===== Lesetext

Landwirtschaft ohne Förderantrag

Subventionslos glücklich(er)?

Selbstbestimmt entscheiden können – das wünschen sich viele Landwirte von der Politik. Was macht das Gefühl von Abhängigkeit mit der Psyche? Ist keine Förderung eine Lösung? Wir haben uns umgehört.

Ich will’s nicht mehr!“, sagt Kathrin Ollendorf heute genauso bestimmt wie vor rund zehn Jahren. Damals stand sie an einem grauen Novembertag, zusammen mit den zwei Prüfern der Landwirtschaftskammer, auf ihrem Hof in Riskau, einem kleinen Dorf im Kreis Lüchow-Dannenberg in Niedersachsen. Die Anwesenden kontrollierten, ob sich die junge Betriebsleiterin an den Plan hielt, den sie für die Förderung von 10 ha Ackerfutterbau mit Schweinehaltung im Freiland eingereicht hatte. „Ich hatte einen etwa 6 mal 20 m breiten Streifen am Rand nicht geerntet, weil ich dort im Sommer zwei Lerchennester gefunden hatte“, sagt Ollendorf. Nun sollte sie das umgehend nachholen. „Für Insekten im Herbst eine Katastrophe“, ärgerte sich die studierte Agrarökologin, „das brachte für mich das Fass zum Überlaufen.“ Sie unterschrieb, dass sie auf die Förderung verzichtete und die Prüfer zogen von dannen. „Für mich war es die beste Entscheidung, die ich treffen konnte, auch wenn mir damit jährlich rund 3000 € fehlen“, sagt Ollendorf, „aber dafür bin ich freier im Wirtschaften.“ – „Und eben dieses Streben nach Freiheit und Autonomie treibt viele Menschen an“, bestätigt Psychologe Dr. Philipp Schäpers, der als Professor am Institut für Psychologie der Universität Münster tätig ist. Seinen Erkenntnissen nach möchte jeder Mensch Kontrolle über das eigene Leben haben und eigenständig handeln können.

==========
===== Gezeigte Einträge

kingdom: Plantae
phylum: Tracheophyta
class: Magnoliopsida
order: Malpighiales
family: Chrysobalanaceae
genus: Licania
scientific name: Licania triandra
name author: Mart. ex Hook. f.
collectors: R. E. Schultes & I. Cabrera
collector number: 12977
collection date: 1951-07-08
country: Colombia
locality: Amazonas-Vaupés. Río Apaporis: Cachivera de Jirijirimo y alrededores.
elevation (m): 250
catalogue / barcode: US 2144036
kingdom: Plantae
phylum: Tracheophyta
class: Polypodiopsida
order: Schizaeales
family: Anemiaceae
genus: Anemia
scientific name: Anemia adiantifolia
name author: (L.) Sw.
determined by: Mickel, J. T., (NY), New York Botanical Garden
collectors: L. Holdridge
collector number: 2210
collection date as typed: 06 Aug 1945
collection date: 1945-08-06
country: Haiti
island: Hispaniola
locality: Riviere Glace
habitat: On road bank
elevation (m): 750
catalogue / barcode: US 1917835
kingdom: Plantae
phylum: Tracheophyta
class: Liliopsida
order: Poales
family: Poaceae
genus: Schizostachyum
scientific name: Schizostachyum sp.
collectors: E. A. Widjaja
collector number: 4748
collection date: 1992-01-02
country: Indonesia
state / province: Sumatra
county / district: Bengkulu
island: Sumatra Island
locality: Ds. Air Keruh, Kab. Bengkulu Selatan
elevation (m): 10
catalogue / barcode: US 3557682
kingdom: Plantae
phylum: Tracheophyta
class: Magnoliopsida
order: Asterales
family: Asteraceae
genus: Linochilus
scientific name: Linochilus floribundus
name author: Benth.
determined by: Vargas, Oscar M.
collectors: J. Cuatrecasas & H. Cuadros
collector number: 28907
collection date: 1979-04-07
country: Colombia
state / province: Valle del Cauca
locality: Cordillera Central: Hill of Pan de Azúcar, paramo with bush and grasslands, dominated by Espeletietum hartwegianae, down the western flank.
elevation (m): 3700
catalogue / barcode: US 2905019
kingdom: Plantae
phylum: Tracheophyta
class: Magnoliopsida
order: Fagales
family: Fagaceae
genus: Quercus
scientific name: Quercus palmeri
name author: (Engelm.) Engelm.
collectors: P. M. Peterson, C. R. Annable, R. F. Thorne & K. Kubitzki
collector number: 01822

==========

[Aufgabe]:
Beantworten Sie mithilfe des Lesetexts über Landwirtschaft ohne Förderantrag die folgenden Fragen knapp:
1. In welchem Kreis liegt das Dorf Riskau?
2. Wie viele Lerchennester hatte Kathrin Ollendorf im Sommer auf dem Streifen gefunden?
3. An welcher Universität ist Dr. Philipp Schäpers als Professor tätig?

[Lösung]:
1. Im Kreis Lüchow-Dannenberg in Niedersachsen.
2. Zwei.
3. An der Universität Münster.